The integrated unit, if implemented in the form of a software functional unit and sold or used as a stand-alone product, may be stored in a computer readable storage medium. Based on such understanding, the technical solution of the present invention essentially or partially contributes to the prior art, or all or part of the technical solution can be embodied in the form of a software product stored in a storage medium and including instructions for causing a computer device (which may be a personal computer, a server, or a network device) to execute all or part of the steps of the method according to the embodiments of the present invention.
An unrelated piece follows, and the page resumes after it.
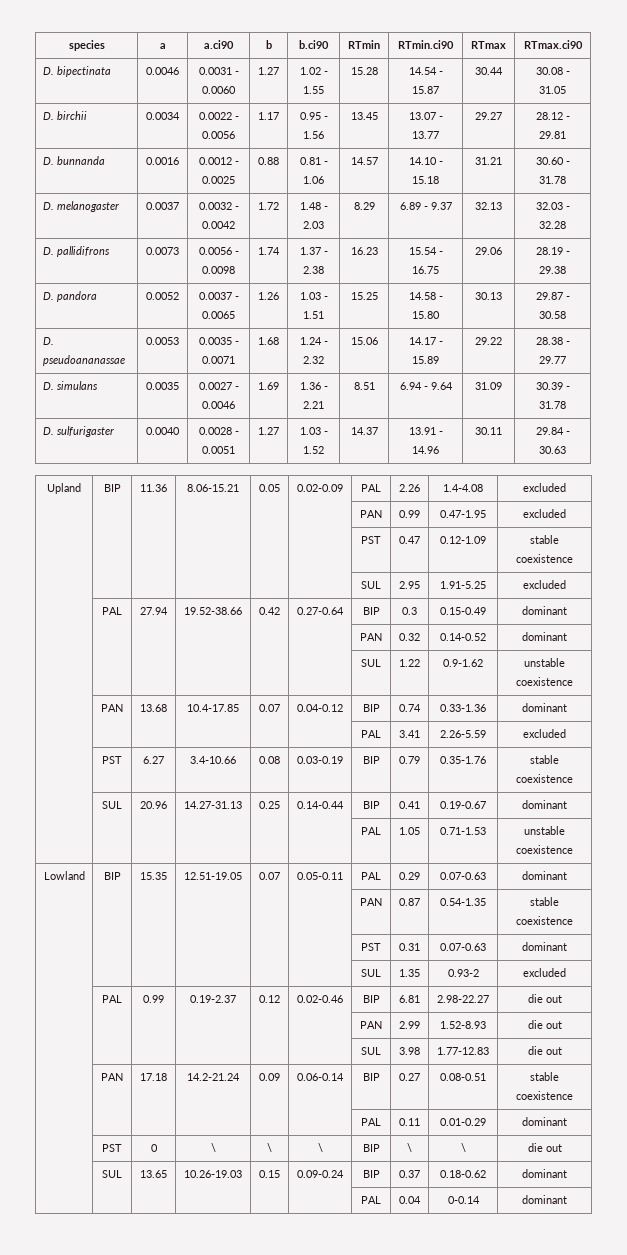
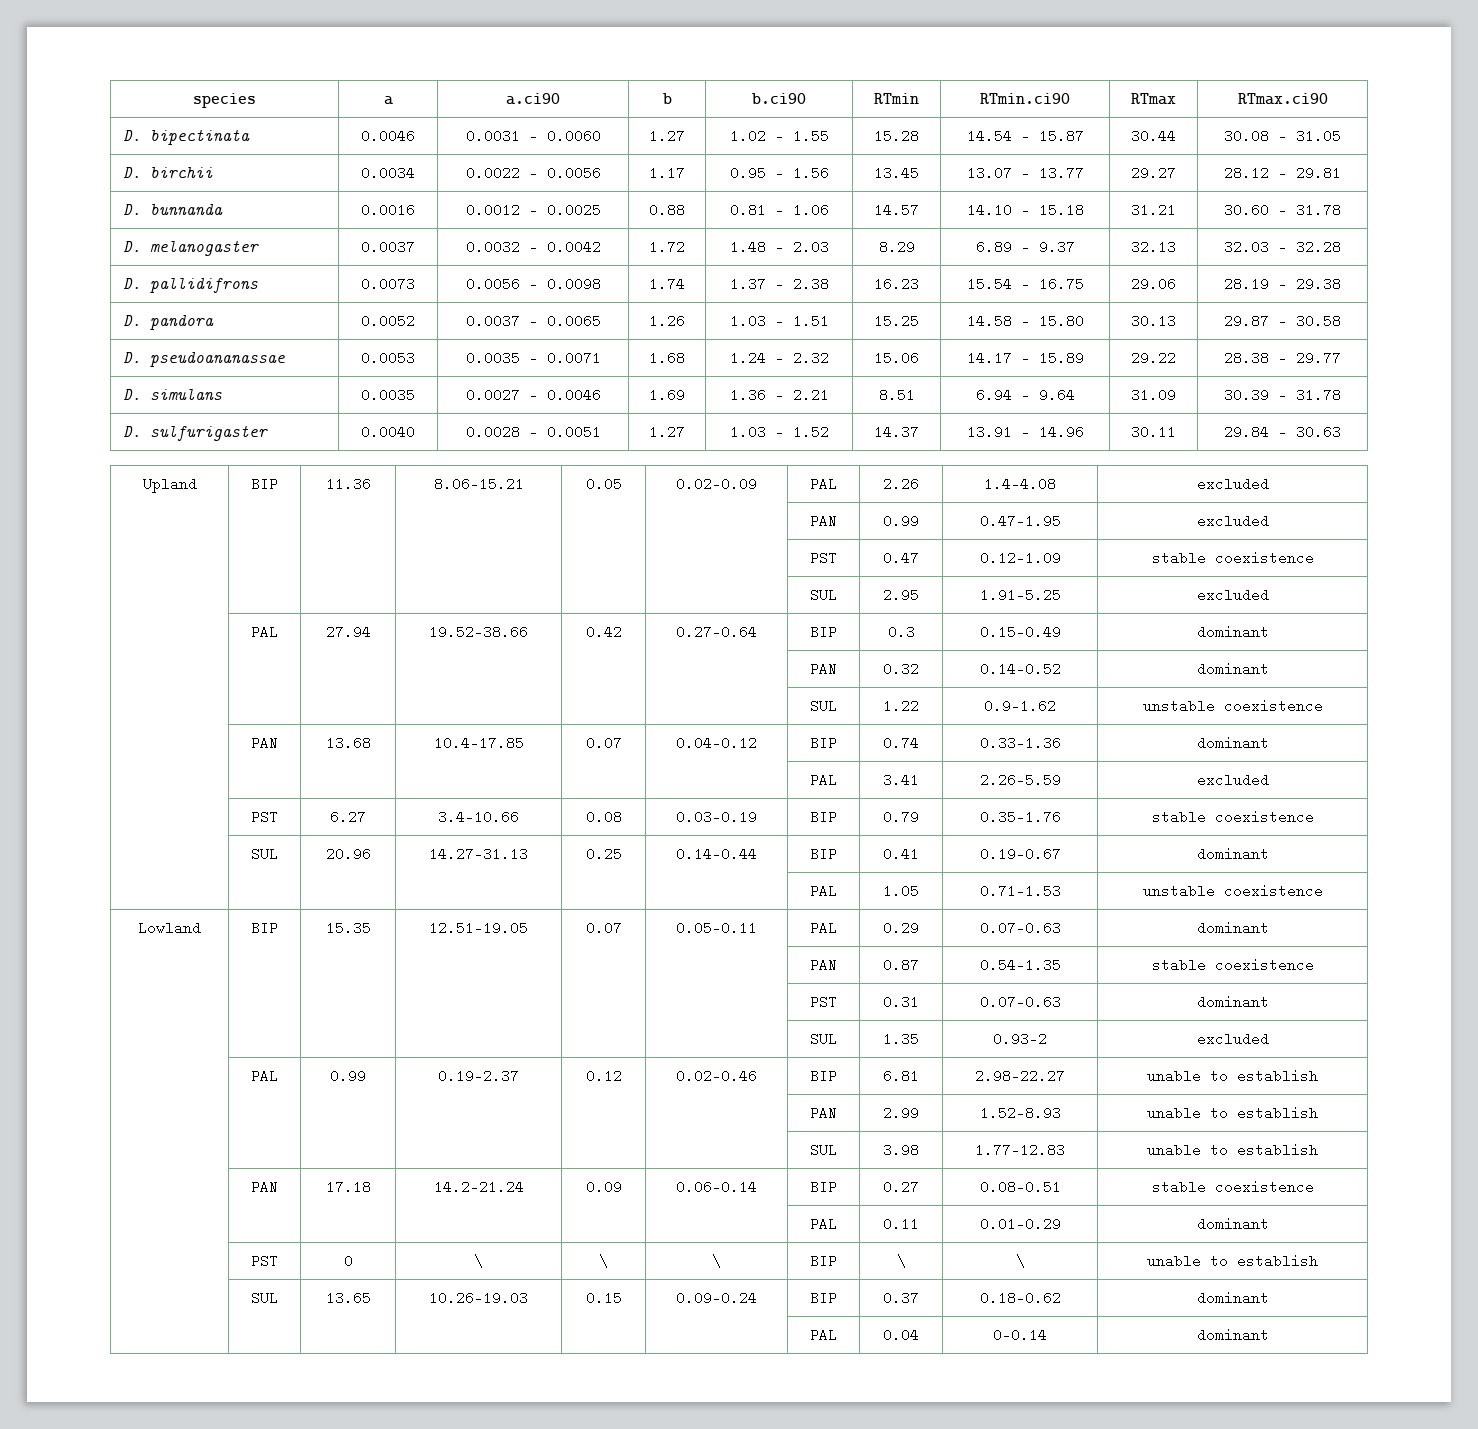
[527,994,562,1003] die out -> [1147,1069,1318,1083] unable to establish
[527,1020,562,1029] die out -> [1147,1106,1318,1120] unable to establish
[527,1046,562,1055] die out -> [1147,1143,1318,1157] unable to establish
[527,1143,562,1152] die out -> [1147,1254,1318,1268] unable to establish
And the aforementioned storage medium includes: a U-disk, a removable hard disk, a Read-Only Memory (ROM), a Random Access Memory (RAM), a magnetic disk or an optical disk, and other various media capable of storing program codes.
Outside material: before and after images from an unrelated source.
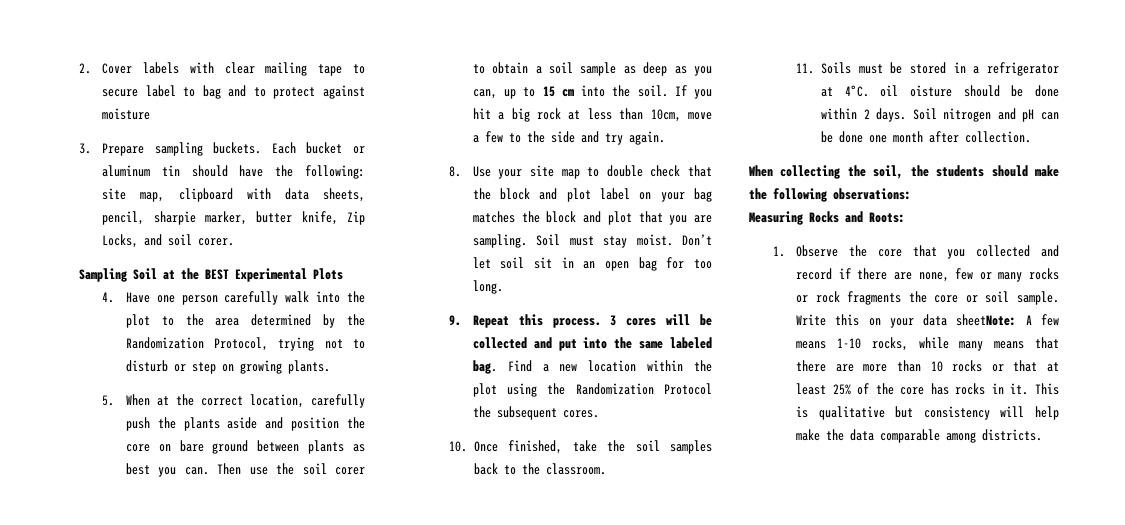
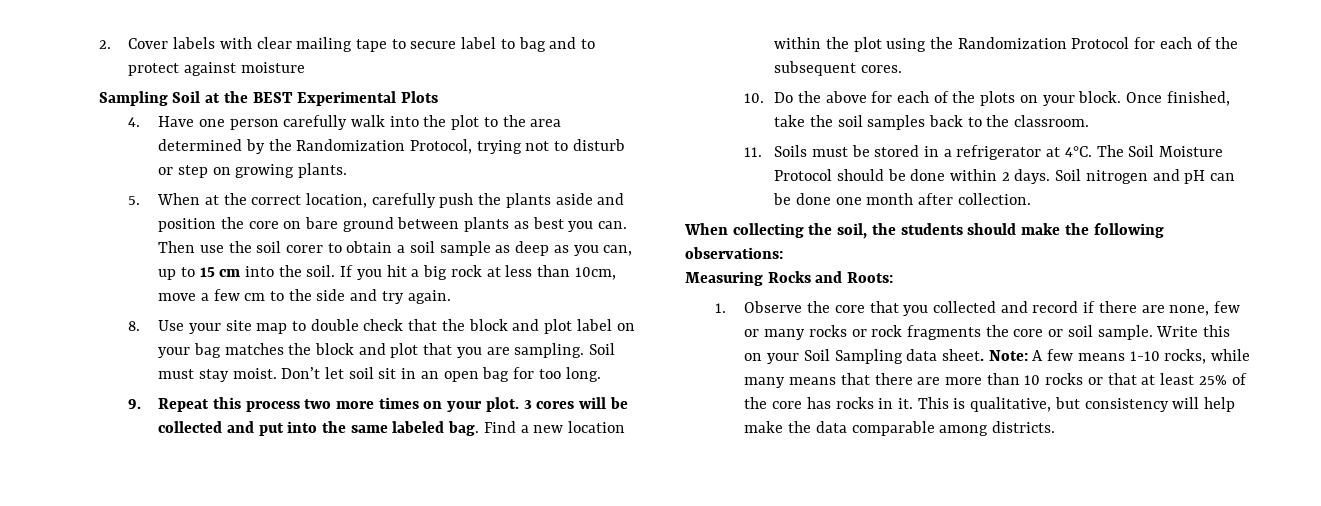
[78,142,365,156] [102,165,365,179] [102,188,365,202] [102,211,365,225] [102,234,235,248] // 3. Prepare sampling buckets. Each bucket or aluminum tin should have the following: site map, clipboard with data sheets, pencil, sharpie marker, butter knife, Zip Locks, and soil corer. -> (305, 67) none
(503, 137) none -> [244,293,266,301] cm
[552,318,601,328] process. -> [245,397,519,412] process two more times on your plot.
(712, 389) none -> [1134,37,1212,49] for each of
(468, 446) none -> [774,91,1122,106] Do the above for each of the plots on your block.
[880,85,952,97] oil oisture -> [1096,145,1224,157] [774,169,833,181] The Soil Moisture Protocol
[923,314,1017,326] data sheetNote: -> [803,349,1028,364] Soil Sampling data sheet. Note:
[818,406,885,420] qualitative -> [970,397,1052,412] qualitative,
The above description is only for the purpose of illustrating the preferred embodiments of the present invention and is not to be construed as limiting the invention, and any modifications, equivalents, improvements and the like that fall within the spirit and principle of the present invention are intended to be included therein.

Claims

1. A method for speaker identity verification, comprising the steps of:

acquiring a trained speaker confirmation neural network;

inputting the voice of the speaker to be recognized and the voice database of the speaker to the trained speaker confirmation neural network, and recognizing the identity of the speaker corresponding to the voice of the speaker to be recognized; wherein the speaker voice database comprises a plurality of different voices of a plurality of different speakers;

the method also comprises the step of training the speaker to confirm the neural network in advance, and specifically comprises the following steps:

determining an expansion similarity matrix according to the training sample;

training the speaker confirmation neural network based on the training sample and the extended similarity matrix to obtain the trained speaker confirmation neural network;

the method includes the steps of selecting training samples based on different speech subsets of different speakers, wherein the training samples include a speech sample to be recognized, a positive training sample, a negative training sample for comparison, and an auxiliary training sample for supplementing the number of the positive training samples, and specifically includes:

selecting a voice subset from the voice subsets of the contrasted speakers as the negative training sample;

wherein, the determining an extended similarity matrix according to the training samples specifically includes:

2. The method for confirming the identity of a speaker according to claim 1, wherein the constructing of the speaker confirmation neural network specifically comprises:

obtaining a voice sample;

extracting acoustic features of the voice sample;

3. The speaker identity verification method according to claim 1 or 2, wherein the method further comprises:

4. The speaker identity verification method of claim 3, wherein the loss function is expressed as:

5. A speaker identity verification apparatus, comprising:

the recognition module is used for inputting the voice of the speaker to be recognized and the voice database of the speaker to be recognized into the trained speaker confirmation neural network and recognizing the identity of the speaker corresponding to the voice of the speaker to be recognized;

the acquisition module is further used for training the speaker to confirm the neural network in advance, and specifically comprises:

determining an expansion similarity matrix according to the training sample;

6. A computer-readable storage medium comprising instructions that, when executed on a computer, cause the computer to perform a method for speaker identity verification according to any of claims 1 to 4.

7. A speaker identity verification device comprising a memory, a processor and a computer program stored on the memory and executable on the processor, wherein the processor when executing the program implements the speaker identity verification method according to any one of claims 1 to 4.